### Belge alıntısı
---

Rojhilat’ta kadınların kadim bir kültürü vardır
Rojhilat’ta kadınların kadim bir annelik kültürü vardır. Kadınlar tanrıça kültürünün izinden gittikleri için, sıklıkla ataerkil sistem tarafından hedef alınmakta, tecavüze, katliama, erken evliliklere ve manevi işgale maruz kalmaktadırlar. Bu devrim, kadınlara özgüven ve kadın sevgisi kazandırmıştır. Kadın yoksa toplum da yoktur ve kadınlar, karanlık örtüyü yırtıp bölmenin gerekli olduğuna inanmıştır.
İran rejimi, toplumu kadınlar şahsında boyunduruk altına almak ve duyarsız, sorgusuz sualsiz bir toplum yaratmak istiyordu. Çünkü kadınlar yaşamın temelidir ve eğitimli kadınlar özgür bir toplumun öncüleri olabilir. Bu devrimden önce kadınlar varlıklarını sürdüremezken, bugün kadınlar tüm gerilemelere karşı mücadele ediyor. 46 yıldır halk çocuklarının kanı, korku ve terörle yaşamını sürdüren sistem, bugün eğitimli ve direnişçi kadınlar tarafından sorgulanıyor.
‘Jin, jiyan, azadî’ felsefesiyle toplumdaki kölelik kodları kırılabilir
İran halkının sorunlarını çözmenin tek bir yolu var. O da ‘Jin, Jiyan, Azadî’ devrimi felsefesiyle mümkün. İran'da yaşayan toplumların tüm acılarının çaresi, demokratik yaşam çerçevesinde ve kadınların mutabakatıyla mümkündür. Bu devrim, halk ve toplum arasında hiçbir ayrım ve fark gözetmeyen yeni bir fikirle, yeni bir düzenle, yeni bir ruhla gelişti. Kolektif vicdan ve ahlaka dayanan bu devrim, İran halkı için özgürlüğü ördü ve tüm toplum için şarkılarının sesi oldu. Bir şiir, bir yaşam romanı oldu ve çocuklarının emeği ve kanıyla kadınların yüreğine kazındı. İran'daki en derin sorun kadın sorunudur; kadınların şahsında tüm toplumu köleleştirmiştir, bu yüzden özgür kadınlarla özgür bir toplumun özü ortaya çıkacak ve hayat güzelleşecektir diyoruz. Ancak bu felsefeyle toplumdaki kölelik kodları kırılabilir. İran toplumu kadınlar şahsında kaybetmiştir ve kadınlar şahsında toplum bir kez daha özüne dönecek ve kazanacaktır.

---

### Veriler

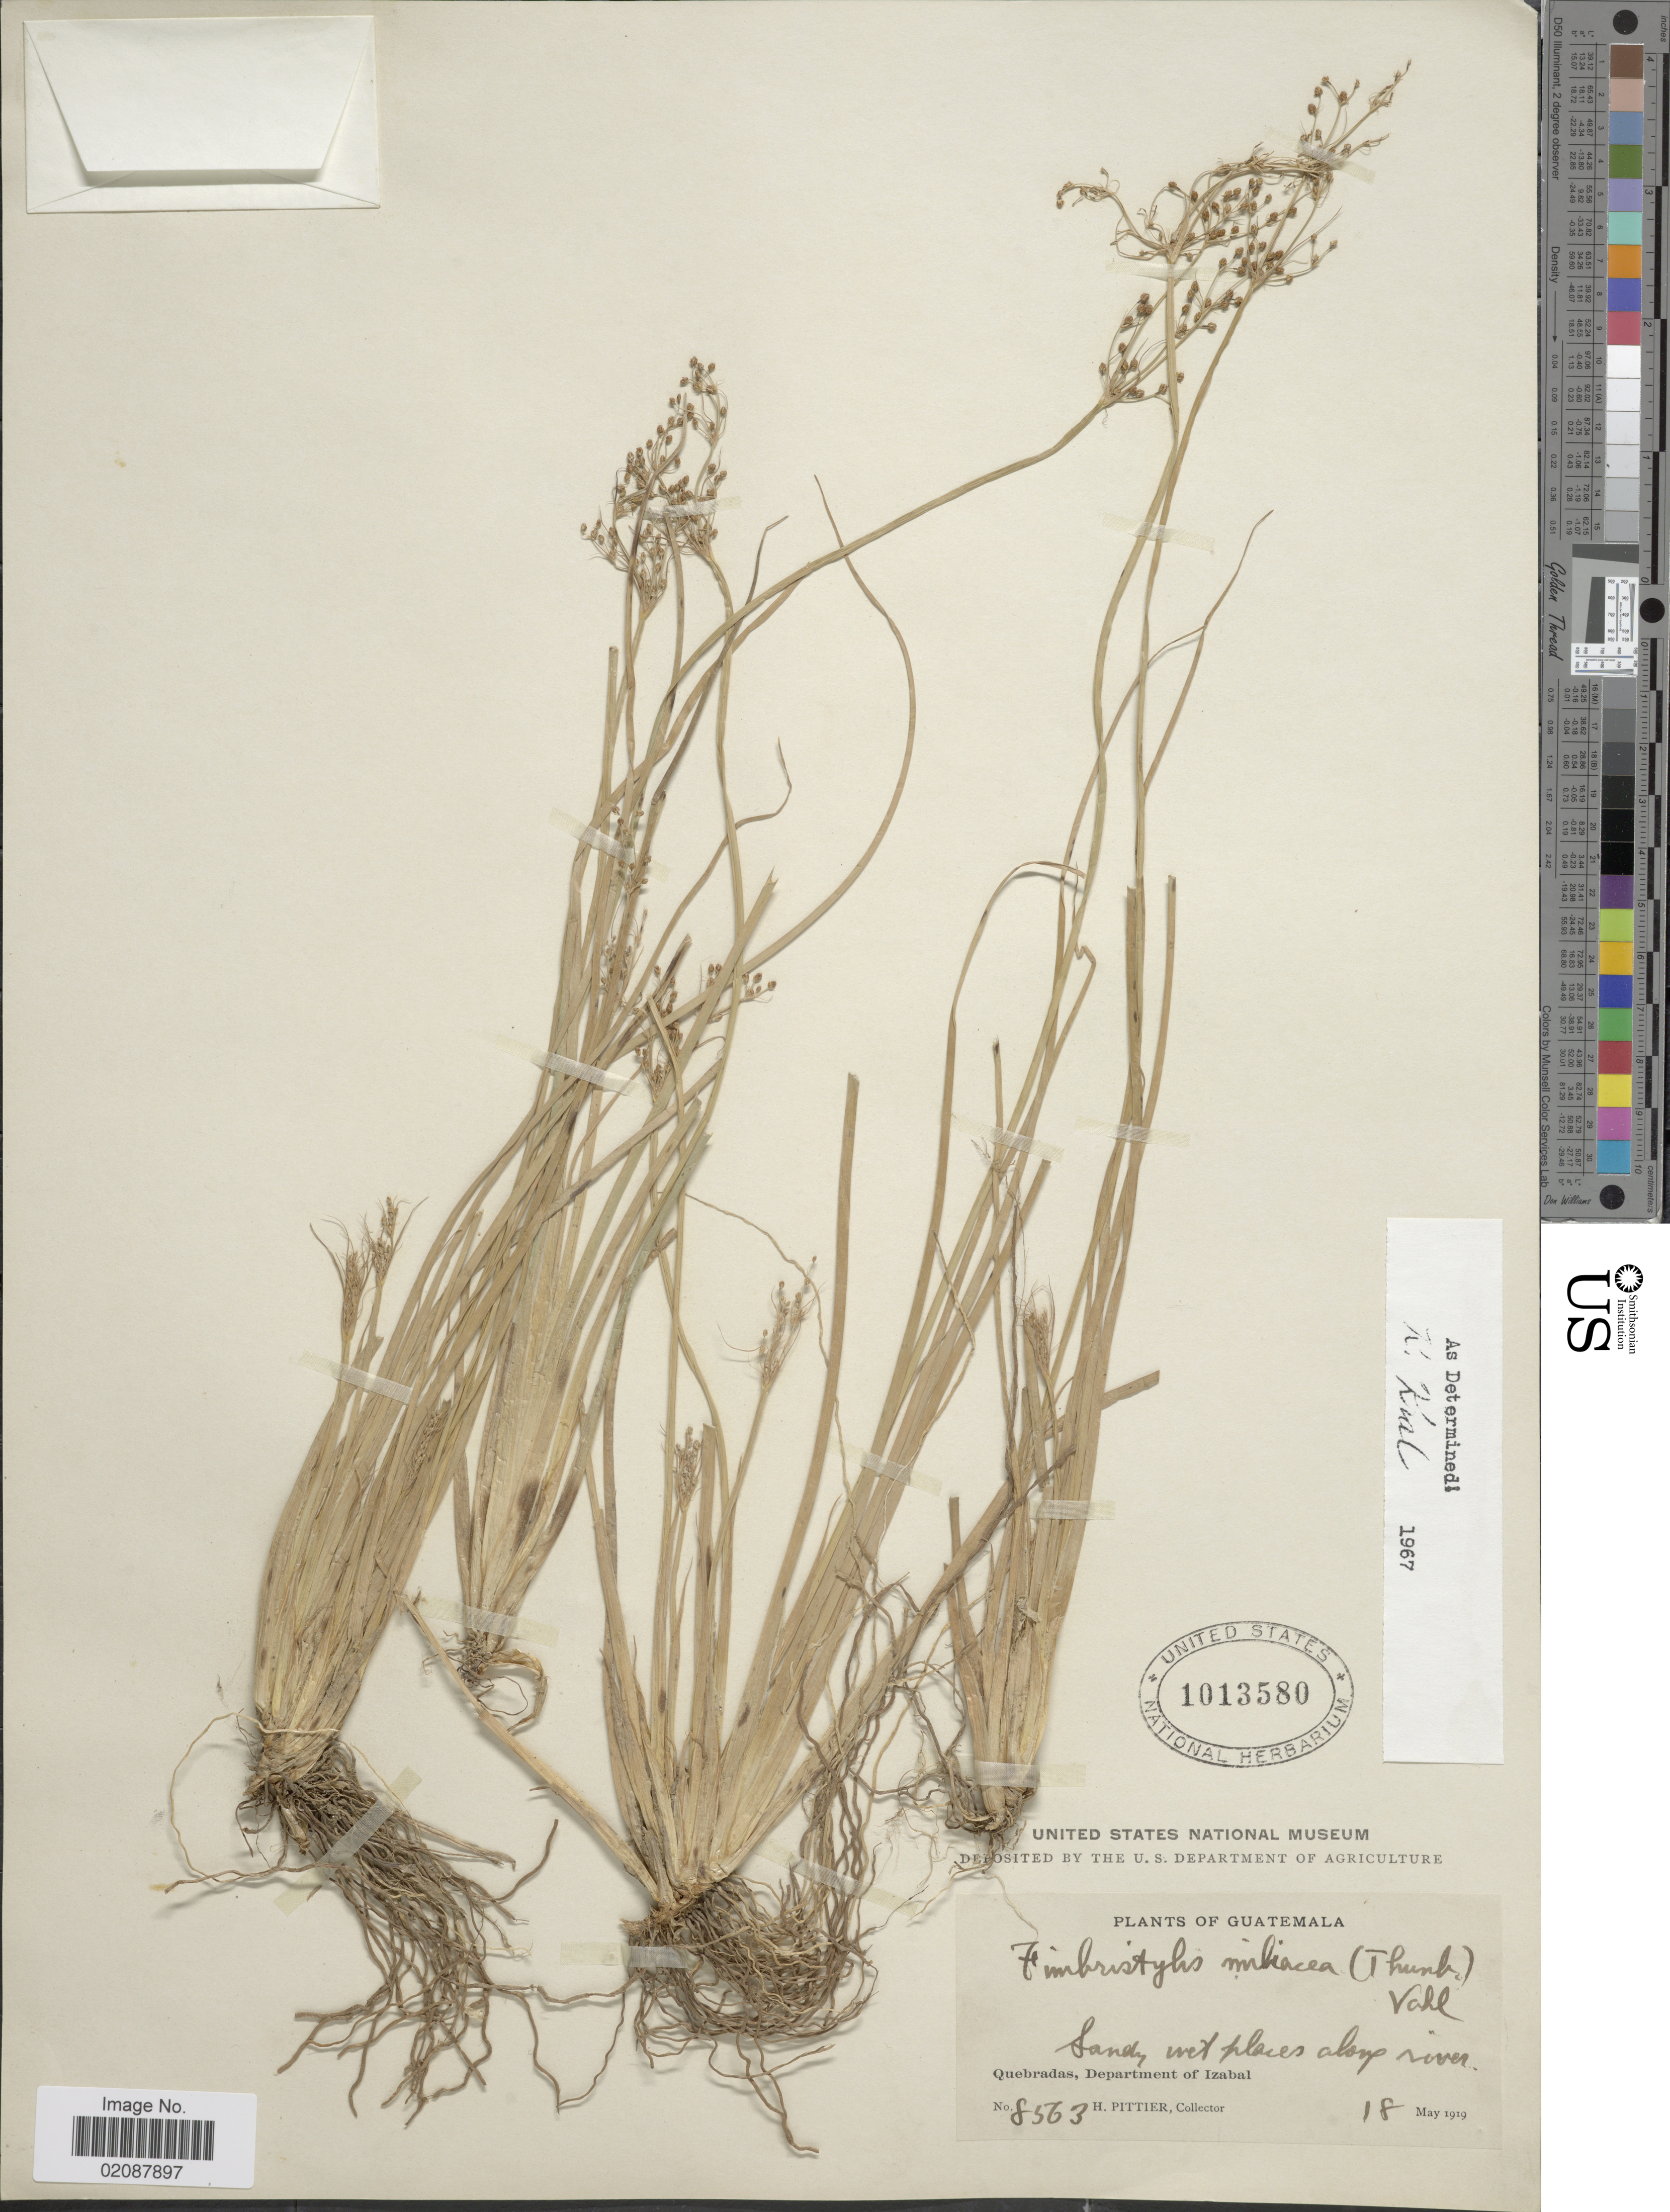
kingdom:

---

### Görevin kapsamı
Rojhilat'taki kadınları ve ‘Jin, Jiyan, Azadî’ devrimini anlatan yazıyı, son cümlesinden sonra devam ettirin.

### Görevin cevabı
İran ve Rojhilat halklarının umutları hâlâ Newroz ateşi kadar parlak
Jin, Jiyan, Azadî felsefesi, tıpkı bir ağaç gibi, toplumun derin hafızasında derin kökler salmıştır. İnsanlar bunu Jin, Jiyan, Azadî devriminden sonra da görmektedir. İran ve Rojhilat toplumları, ruhlarını İran devletinin korku, terör, yoksulluk ve karanlığına eskisi gibi teslim etmemişlerdir ve etmeyeceklerdir. Kadınlar, gençler ve özellikle toplum, iktidar güçlerinin canlarını güvence altına alamayacağına inanmaktadır. Önder Apo'nun büyük emeklerle geliştirdiği felsefe, yani Jin, Jiyan, Azadî sloganı, canlarının güvence altına alınması ve onurlarının korunmasıdır. Umutlar yaratılır, yeşerir, umutların kaynağı hakikattir; İran ve Rojhilat halklarının umutları hâlâ Newroz ateşi kadar parlak ve nisan yağmuru gibidir. Son zamanlarda şehitler için "Şehitler ölmez" ve " Jin, Jiyan, Azadî " sloganlarının yükseldiğini görüyoruz. Hepimiz devrimin sloganının bu olduğunu biliyoruz: Jin, Jiyan, Azadî. Devrimin ateşi, kadınların kendilerini daha iyi tanımalarının ve kişiliklerinde arzu ettikleri değişimi yaratmalarının sebebidir.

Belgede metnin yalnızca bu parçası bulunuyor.